Husin tak hendak diajak berkelana malam itu. Tapi istrinya menyuruh menemani Kar. Bagi si istri, pekerjaan mencari sesuatu yang di-ngidamkan istri bunting, adalah pahala besar. Menjadi doa agar si jabang bayi kelak kuat berusaha siang-malam.
"Kau gila! Ke mana kita mencari ladang jagung, Kar?"
"Ke arah Jalan Tanjung Api-Api saja!" ketus Kar dari boncengan motor. Mata Husin hampir melompat. Jalan Tanjung Api-Api lumayan jauh.
"Aku belikan minyak motormu. Santai saja!" Kar seolah tahu apa yang menggerumit di kepala temannya. "Tapi aku bingung, Sin! Bagaimana caranya meminta atau membeli lima tongkol jagung kepada peladang, ya?" lanjut Kar.
"Otak udang! Maling saja!

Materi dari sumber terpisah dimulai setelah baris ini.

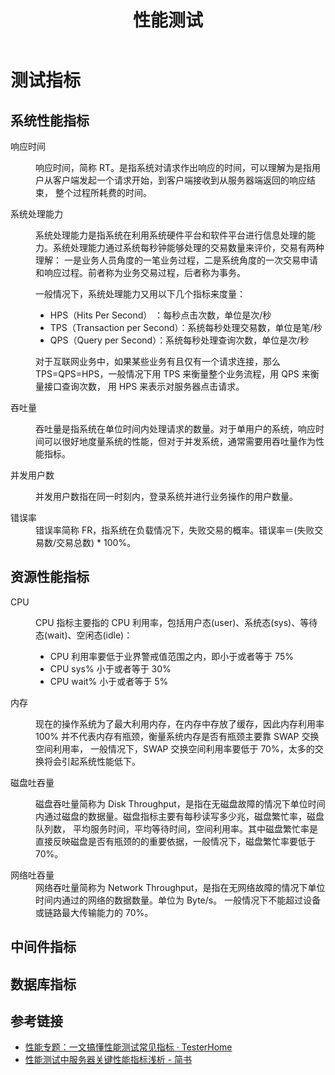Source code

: #+TITLE:      性能测试

* 目录                                                    :TOC_4_gh:noexport:
- [[#测试指标][测试指标]]
  - [[#系统性能指标][系统性能指标]]
  - [[#资源性能指标][资源性能指标]]
  - [[#中间件指标][中间件指标]]
  - [[#数据库指标][数据库指标]]
  - [[#参考链接][参考链接]]

* 测试指标
** 系统性能指标
   + 响应时间      ::
     响应时间，简称 RT。是指系统对请求作出响应的时间，可以理解为是指用户从客户端发起一个请求开始，到客户端接收到从服务器端返回的响应结束，
     整个过程所耗费的时间。

   + 系统处理能力  :: 
     系统处理能力是指系统在利用系统硬件平台和软件平台进行信息处理的能力。系统处理能力通过系统每秒钟能够处理的交易数量来评价，交易有两种理解：
     一是业务人员角度的一笔业务过程，二是系统角度的一次交易申请和响应过程。前者称为业务交易过程，后者称为事务。

     一般情况下，系统处理能力又用以下几个指标来度量：
     + HPS（Hits Per Second） ：每秒点击次数，单位是次/秒
     + TPS（Transaction per Second）：系统每秒处理交易数，单位是笔/秒
     + QPS（Query per Second）：系统每秒处理查询次数，单位是次/秒
      
     对于互联网业务中，如果某些业务有且仅有一个请求连接，那么 TPS=QPS=HPS，一般情况下用 TPS 来衡量整个业务流程，用 QPS 来衡量接口查询次数，
     用 HPS 来表示对服务器点击请求。
     
   + 吞吐量        ::
     吞吐量是指系统在单位时间内处理请求的数量。对于单用户的系统，响应时间可以很好地度量系统的性能，但对于并发系统，通常需要用吞吐量作为性能指标。
     
   + 并发用户数    ::
     并发用户数指在同一时刻内，登录系统并进行业务操作的用户数量。
     
   + 错误率        ::
     错误率简称 FR，指系统在负载情况下，失败交易的概率。错误率＝(失败交易数/交易总数) * 100%。

** 资源性能指标
   + CPU         ::
     CPU 指标主要指的 CPU 利用率，包括用户态(user)、系统态(sys)、等待态(wait)、空闲态(idle)：
     + CPU 利用率要低于业界警戒值范围之内，即小于或者等于 75%
     + CPU sys% 小于或者等于 30%
     + CPU wait% 小于或者等于 5%

   + 内存        ::
     现在的操作系统为了最大利用内存，在内存中存放了缓存，因此内存利用率 100% 并不代表内存有瓶颈，衡量系统内存是否有瓶颈主要靠 SWAP 交换空间利用率，
     一般情况下，SWAP 交换空间利用率要低于 70%，太多的交换将会引起系统性能低下。

   + 磁盘吐吞量  :: 
     磁盘吞吐量简称为 Disk Throughput，是指在无磁盘故障的情况下单位时间内通过磁盘的数据量。磁盘指标主要有每秒读写多少兆，磁盘繁忙率，磁盘队列数，
     平均服务时间，平均等待时间，空间利用率。其中磁盘繁忙率是直接反映磁盘是否有瓶颈的的重要依据，一般情况下，磁盘繁忙率要低于 70%。

   + 网络吐吞量  ::
     网络吞吐量简称为 Network Throughput，是指在无网络故障的情况下单位时间内通过的网络的数据数量。单位为 Byte/s。
     一般情况下不能超过设备或链路最大传输能力的 70%。

** 中间件指标
   #+HTML: <img src="https://testerhome.com/uploads/photo/2019/852bada4-ecfb-46bf-b50b-6510ffe25d79.png">

** 数据库指标
   #+HTML: <img src="https://testerhome.com/uploads/photo/2019/4e003045-ea23-424b-a1d8-f6c433d3e458.png">

** 参考链接
   + [[https://testerhome.com/articles/21178][性能专题：一文搞懂性能测试常见指标 · TesterHome]]
   + [[https://www.jianshu.com/p/62cf2690e6eb][性能测试中服务器关键性能指标浅析 - 简书]]

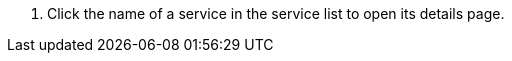 // :ks_include_id: 9572433de70c4e3485289ea683e39c12
. Click the name of a service in the service list to open its details page.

Masa' mengambil lima tongkol jagung saja bisa membuat peladang  jatuh miskin," geram Husin. Dia teringat istrinya. Dia masih mencium aroma sabun dari tubuh legit itu. Percuma! Malam itu Husin siap-siap pulang dan bertemu istrinya telah mendengkur.
"Maling itu kan dosa!"
"Kau tahu dosa? Hahaha, shalat dan puasa saja kau jarang-jarang!"
Kar dan Husin akhirnya tiba di dekat ladang jagung yang luas. Tongkol-tongkol jagung menjungak menggoda selera. Kar mengendap-endap melewati parit besar tanpa air. Husing menunggu di pinggir jalan dengan mesin motor menggerung. Dia berjaga-jaga, bila ada yang memergoki perbuatan Kar, dia bisa langsung tancap gas. Yang penting aman duluan.
Kar mengendus-endus. Hmm, apakah jagung layak diendus? Tapi jangan salah, endusan Kar hanya tersebab napasnya yang memburu. Dia takut terpergok.
Satu jagung dapat diambilnya, lalu dimasukkan ke dalam sarung. Dua jagung menyusul. Jagung ketiga. Jagung keempat. Kelima, dan...
"Brengsek! Tertangkap tangan kau sekarang! Rupanya selama ini, kaulah yang menghabisi jagung majikanku!" Tiba-tiba entah darimana, serombongan orang telah mengepungnya. Kar tak bisa melarikan diri. Tangannya digenggam erat-erat. Ucapan-ucapan membela diri, tentang jagung-jagung untuk ngidam istrinya, tak mendapat respon. Kecuali bak-buk pukulan tendangan membuatnya melenguh-lunglai.